クリミア半島などでの爆発を論じた文章から、「このため、ロシアによる南部侵」から「では、この爆発は何なのか。」までの部分を一字一句変えずに引用しなさい。

読解文:
-.-.-

8月9日以降、ロシア支配下にあるクリミア半島サキ航空基地を始め、ベラルーシのジャブロフカ飛行場などで爆発が起きています。


例によってロシア当局などは事故と表明しており、攻撃による被害である事を否定しています。

ウクライナ側も関与を明確にしておらず、爆発の原因は明らかになっていません。


では、ロシア側の言うように事故かと言われれば、明らかにNOです。

爆発後の被害状況を衛星写真で確認する限り、少なくともサキ航空基地の爆発は、分散駐機している航空機を破壊する意図が明確に見てとれます。弾薬庫等の火災といった偶発的事故であれば、被害の端緒となる施設を中心に被害は広がり、距離に応じて減衰しますが、被害は航空機を中心に各個撃破に近い形で生じています。

一方、ベラルーシのジャブロフカ飛行場は被害状況がサキ航空基地と異なるようにも見受けられます。爆発が断続的に複数回確認されていることから、ベラルーシ当局の火災とする説明と異なっている事は確かですが、衛星写真で見る限りクリティカルな被害が確認できず、破壊活動としては目的が不明瞭です。

現時点における推測ですが、同飛行場をロシアに使用させているベラルーシに対する牽制・警告的な意味合いの攻撃ではないかと思われます。


サキ航空基地の爆発は、当初から原因が注目されていました。

長距離ミサイルによる攻撃、射程300kmに及ぶロケット砲によるものなどなど(誰も事故とか思っちゃいねえ)。この爆発が注目を集めた理由は被害の大小ではなく、前線から数百km離れたクリミア半島で起きたことにあります。

これまでも述べてきたようにウクライナに装備を供給しているアメリカは射程数百kmに及ぶミサイル等の供与は避け、ロシア領への直接攻撃はしないようウクライナに求めていました。

このため、ロシアによる南部侵攻の大動脈でありながら、クリミア半島はこれまで直接攻撃を受ける事がありませんでした。

この爆発はどうやって?クリミア半島はウクライナ領であってもロシアが8年間も支配しており、ミサイル攻撃であればアメリカはこれを容認したのか?

だとすれば大きな転機であるのは間違いありません。ロシアとクリミア半島を繋ぐクリミア大橋への攻撃も現実味を帯びてきます。

世界中のウクライナウォッチャーが注目するのも当然ですが、おそらくミサイル等の飛翔体による攻撃ではないでしょう。

根拠は幾つかありますが、やはり、衛星写真から見て取れる「爆発は単発ではなく、個別に航空機が破壊されている」状況にあります。

確かに航空機は貴重な装備ですが、数百kmの射程を持つミサイル等で各個撃破するのは効率が悪すぎますし、そもそも現時点で供与が確認されている装備の中にそれを可能にするものがありません。


では、この爆発は何なのか。


結論から言うと、爆発当初よりミサイルなどと並び可能性が言及されていた存在、パルチザンによるものと考えられます。


パルチザン、即ち、ロシア支配に対する反抗組織です。クリミア半島は歴史的にも非常にややこしい経緯を辿っており、ロシア人・ウクライナ人以外にもタタール人など少数民族も住んでいました。

-.-.-

データ欄:
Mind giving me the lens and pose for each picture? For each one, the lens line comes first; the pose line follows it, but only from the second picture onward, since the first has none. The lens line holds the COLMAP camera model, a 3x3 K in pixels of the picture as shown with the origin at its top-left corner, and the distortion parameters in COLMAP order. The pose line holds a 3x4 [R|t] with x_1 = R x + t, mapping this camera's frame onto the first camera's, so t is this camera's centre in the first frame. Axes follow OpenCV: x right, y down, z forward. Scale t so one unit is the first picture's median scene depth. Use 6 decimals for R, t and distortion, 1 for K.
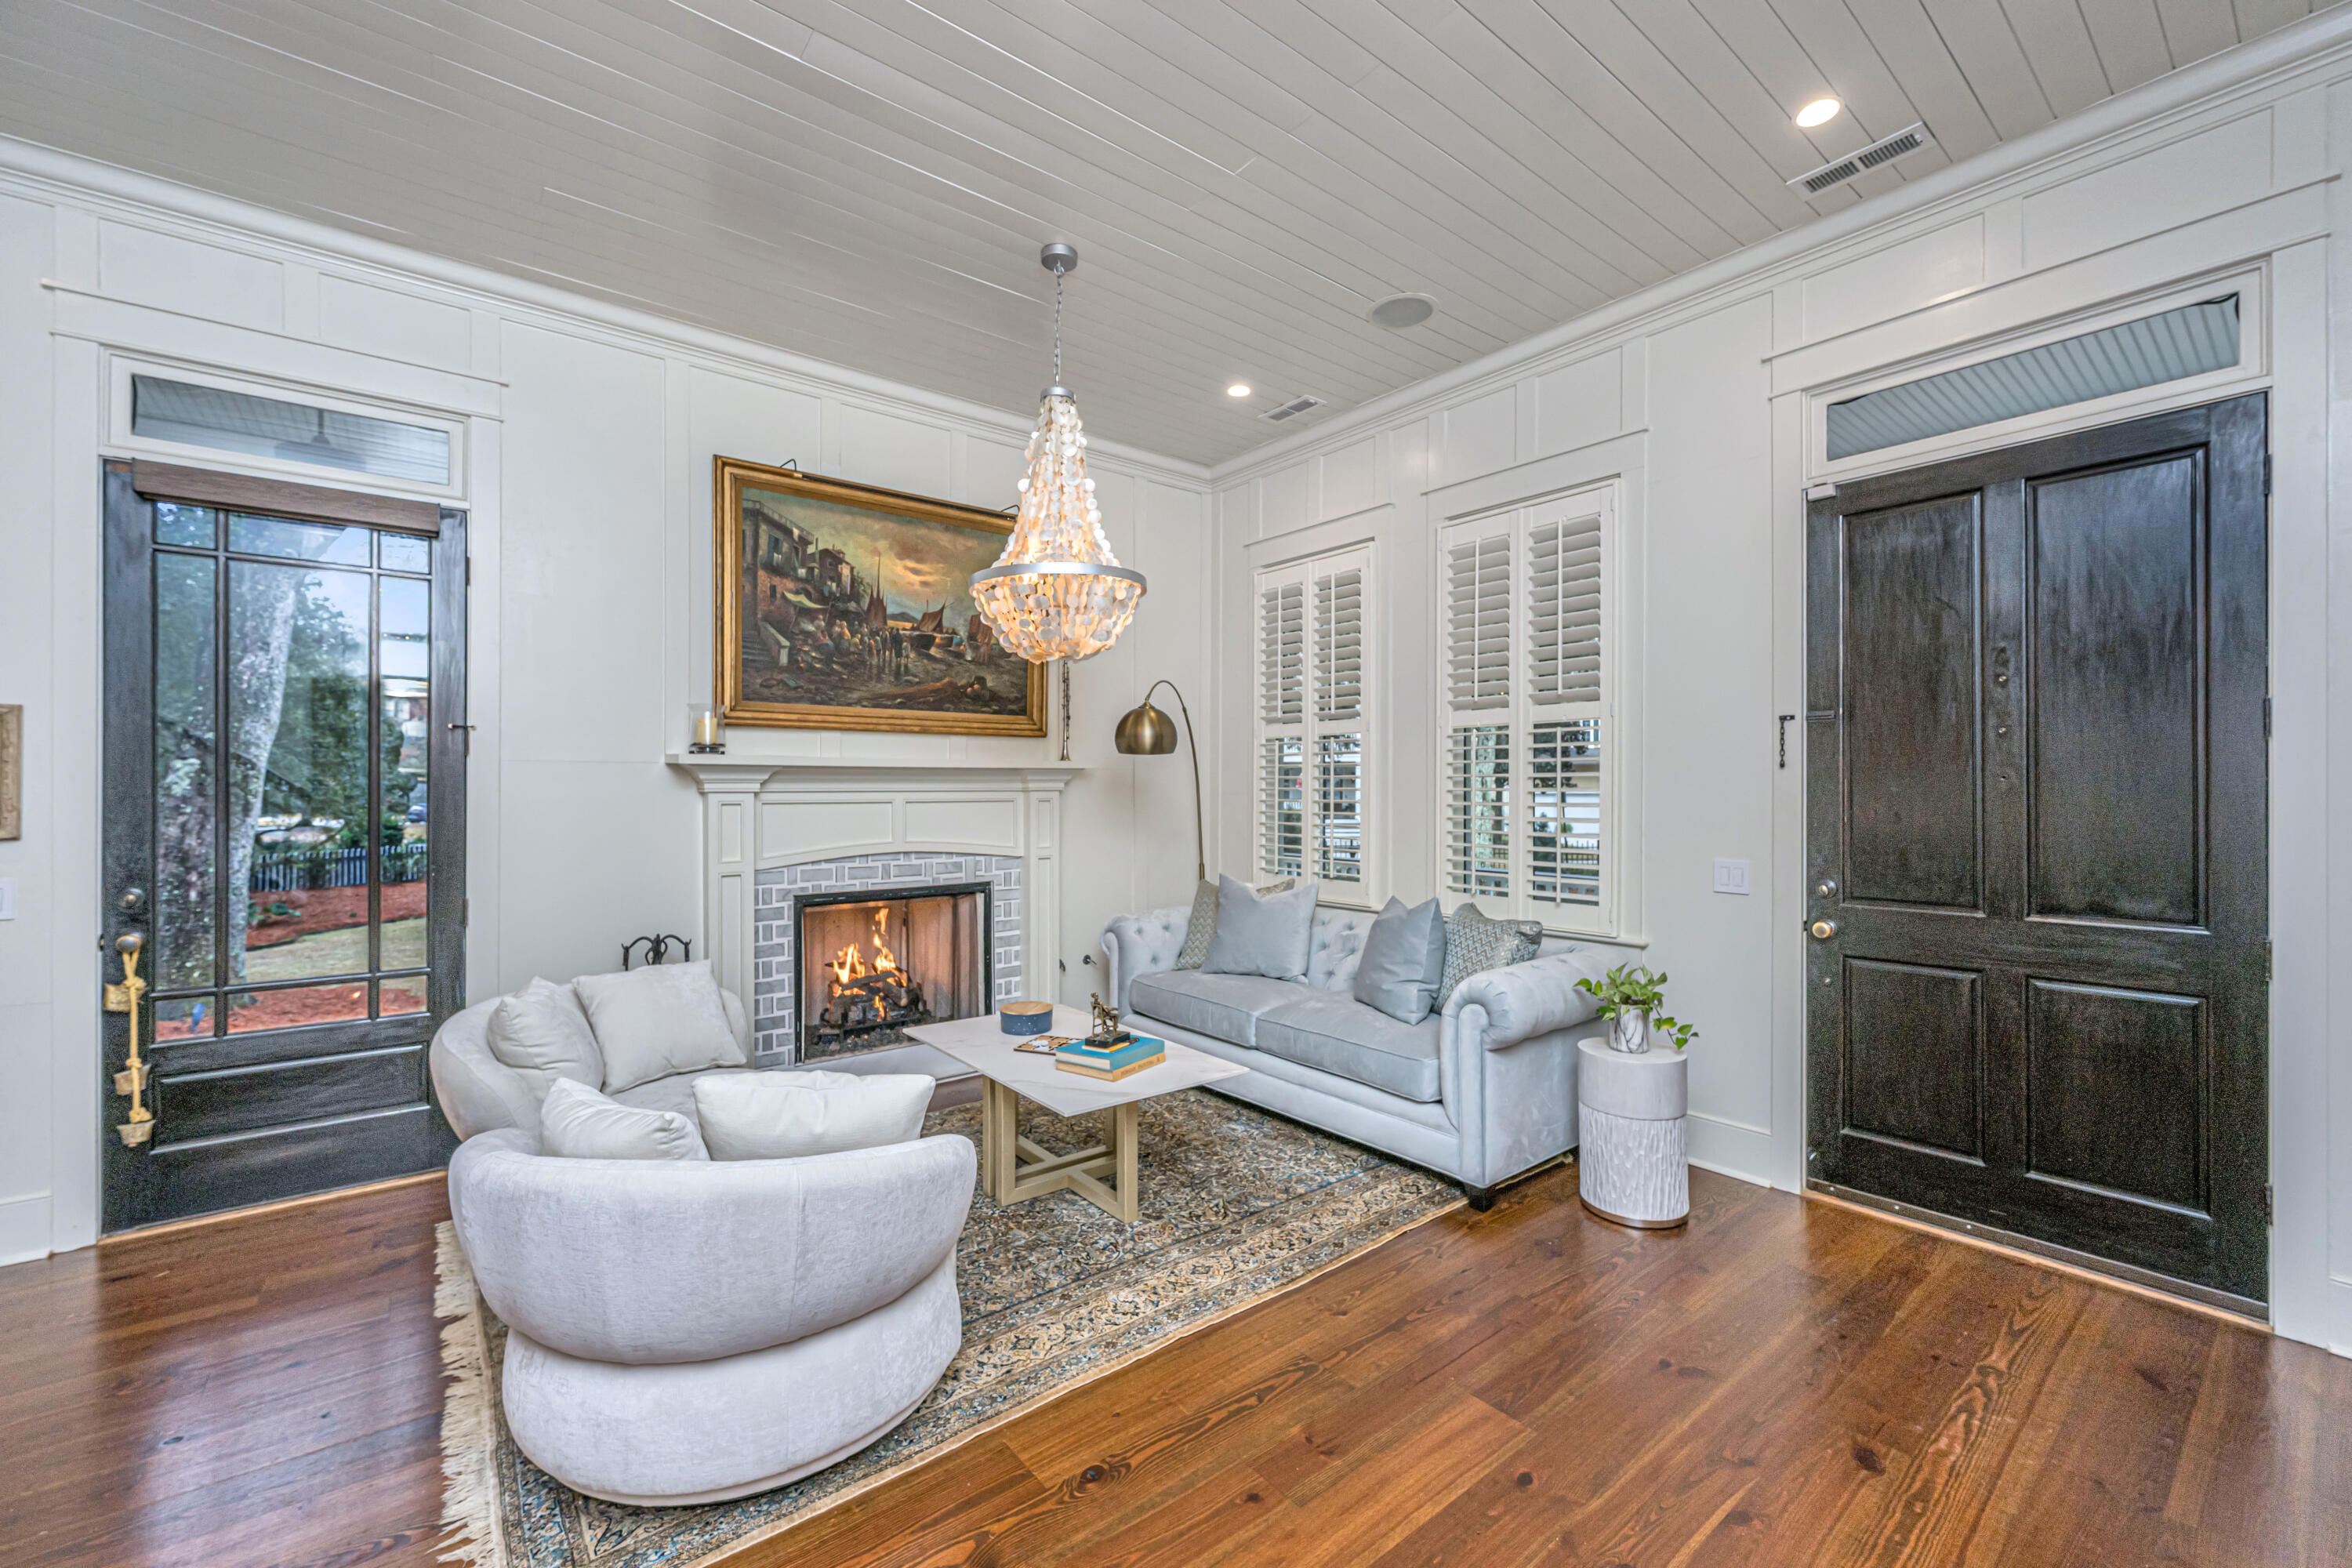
lens RADIAL K [[946.9, 0, 1168.6], [0, 946.9, 787.1], [0, 0, 1]] dist [-0.000517, -0.000100]
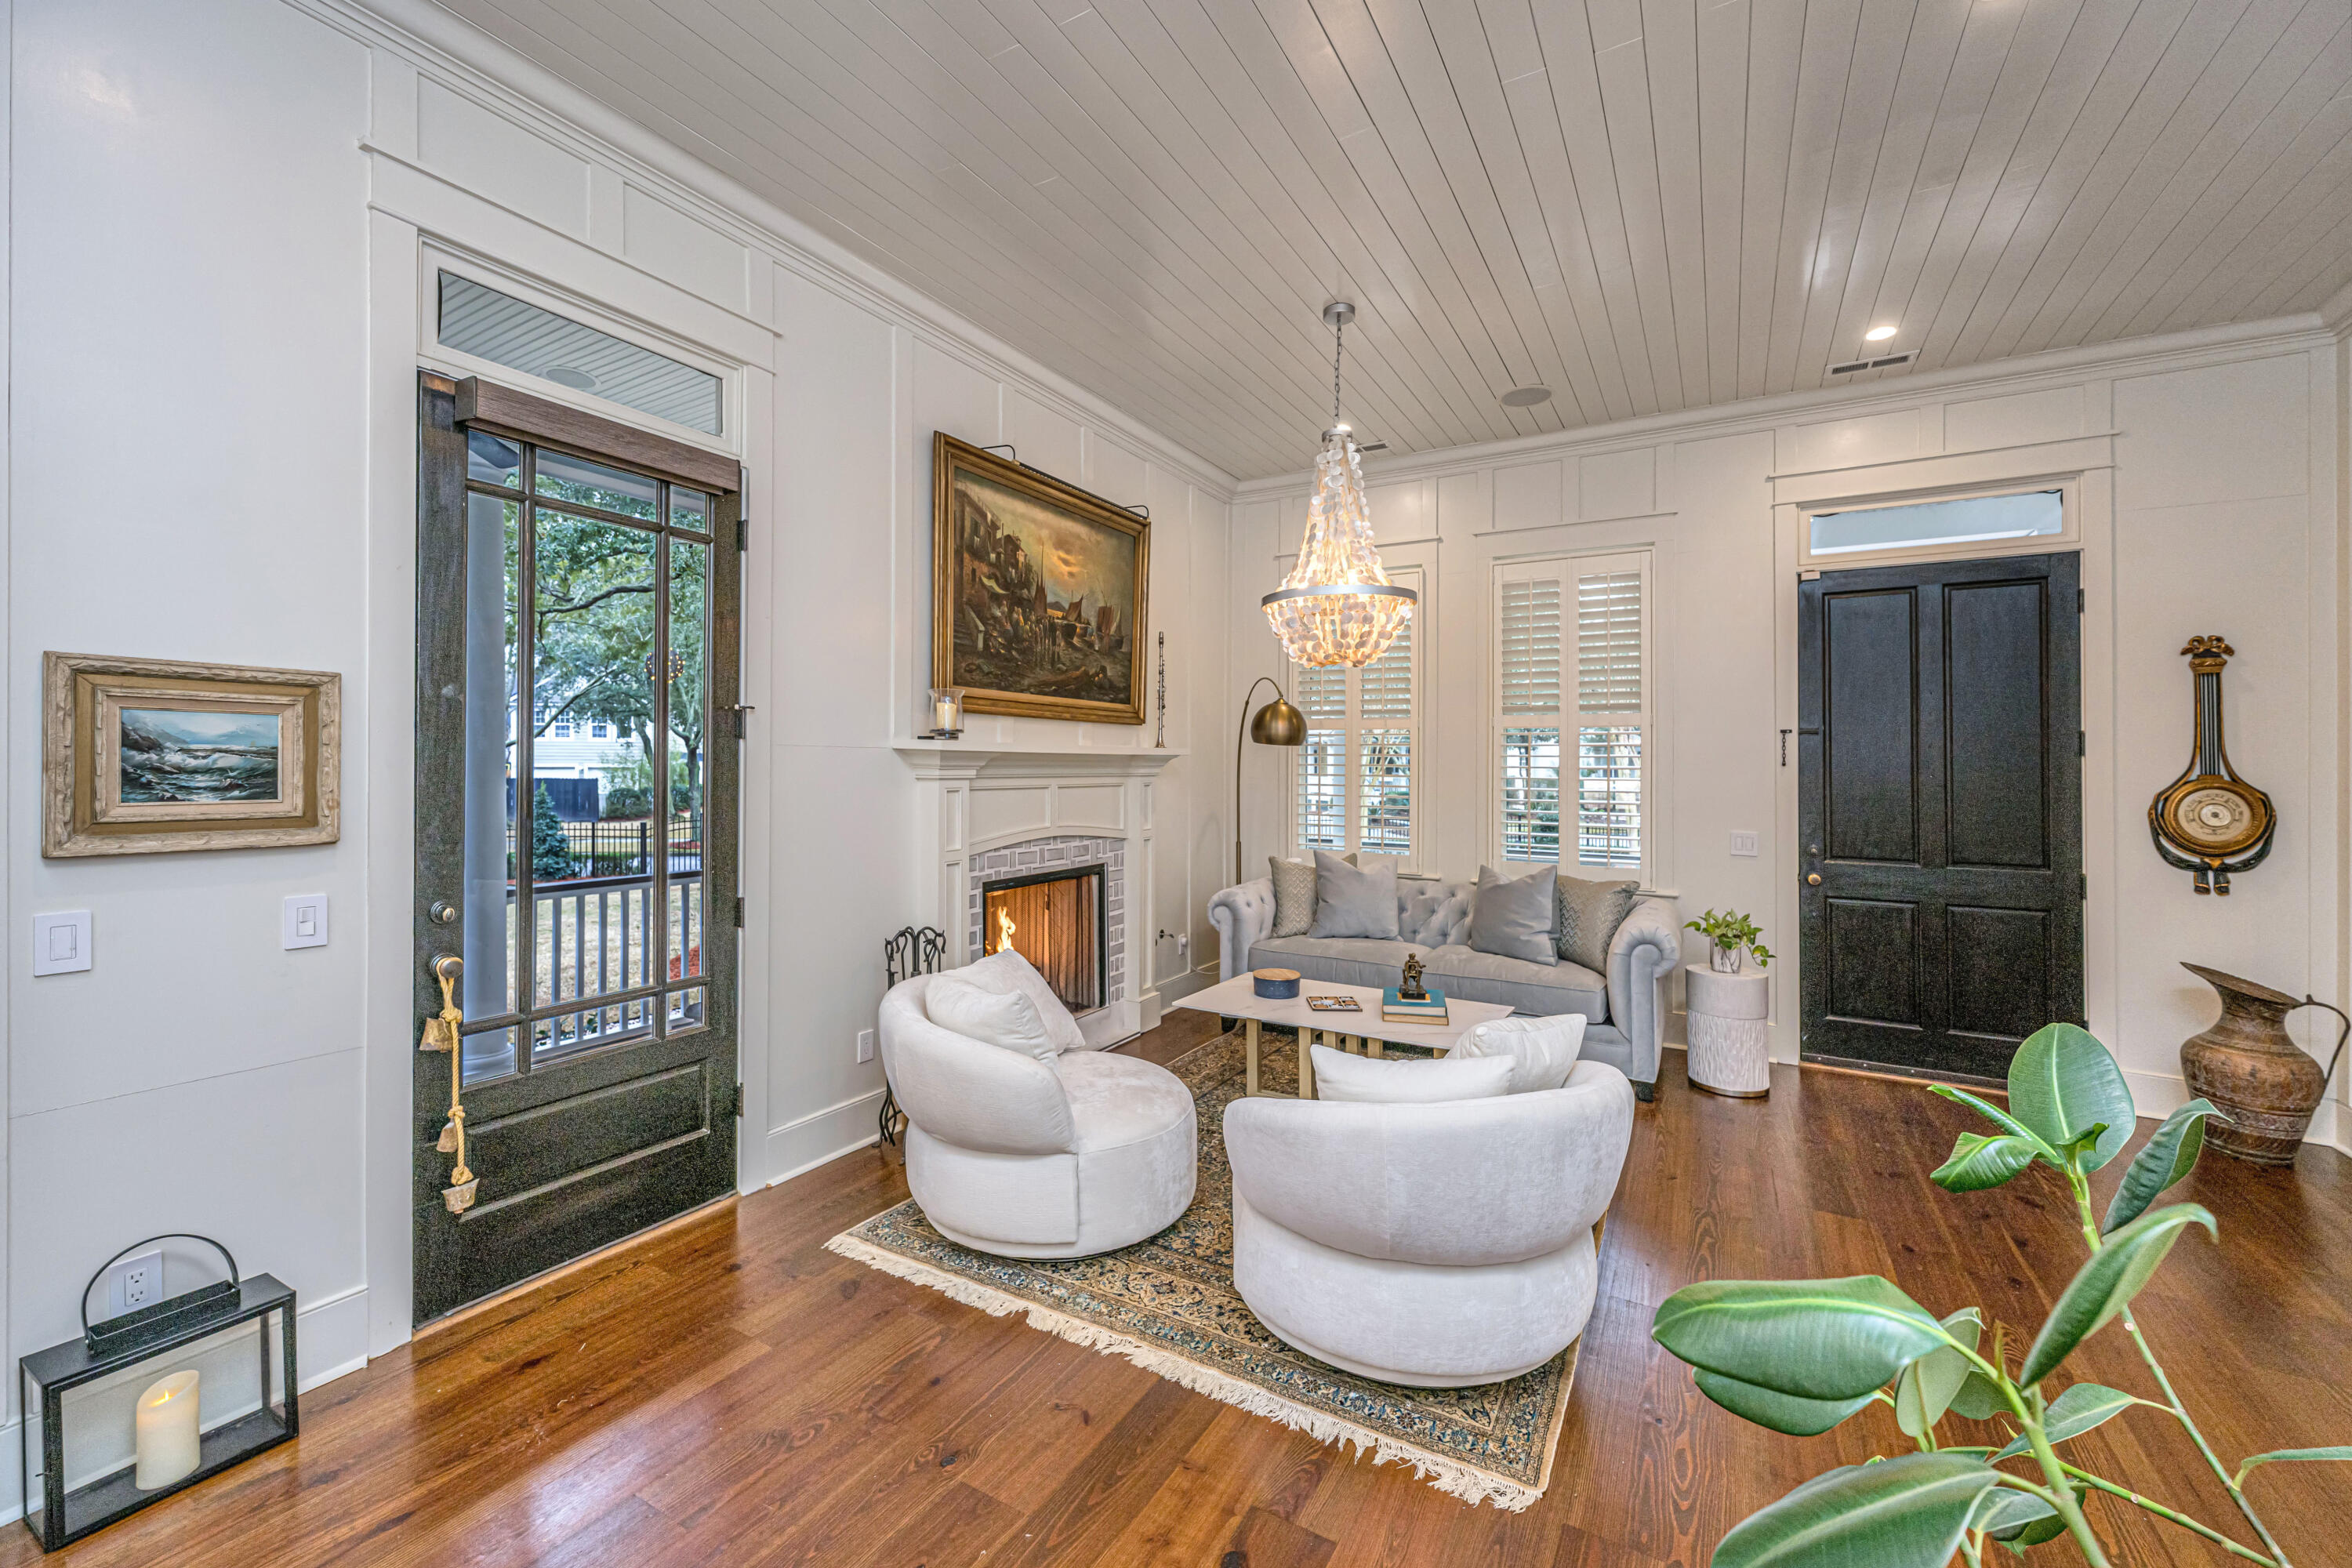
lens RADIAL K [[946.9, 0, 1166.5], [0, 946.9, 760.9], [0, 0, 1]] dist [-0.000517, -0.000100]
pose [[0.932379, 0.010437, 0.361333, -0.573083], [-0.010324, 0.999944, -0.002243, -0.012604], [-0.361336, -0.001639, 0.932434, 0.007984]]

-.-.-

記述解答:
このため、ロシアによる南部侵攻の大動脈でありながら、クリミア半島はこれまで直接攻撃を受ける事がありませんでした。

この爆発はどうやって?クリミア半島はウクライナ領であってもロシアが8年間も支配しており、ミサイル攻撃であればアメリカはこれを容認したのか?

だとすれば大きな転機であるのは間違いありません。ロシアとクリミア半島を繋ぐクリミア大橋への攻撃も現実味を帯びてきます。

世界中のウクライナウォッチャーが注目するのも当然ですが、おそらくミサイル等の飛翔体による攻撃ではないでしょう。

根拠は幾つかありますが、やはり、衛星写真から見て取れる「爆発は単発ではなく、個別に航空機が破壊されている」状況にあります。

確かに航空機は貴重な装備ですが、数百kmの射程を持つミサイル等で各個撃破するのは効率が悪すぎますし、そもそも現時点で供与が確認されている装備の中にそれを可能にするものがありません。


では、この爆発は何なのか。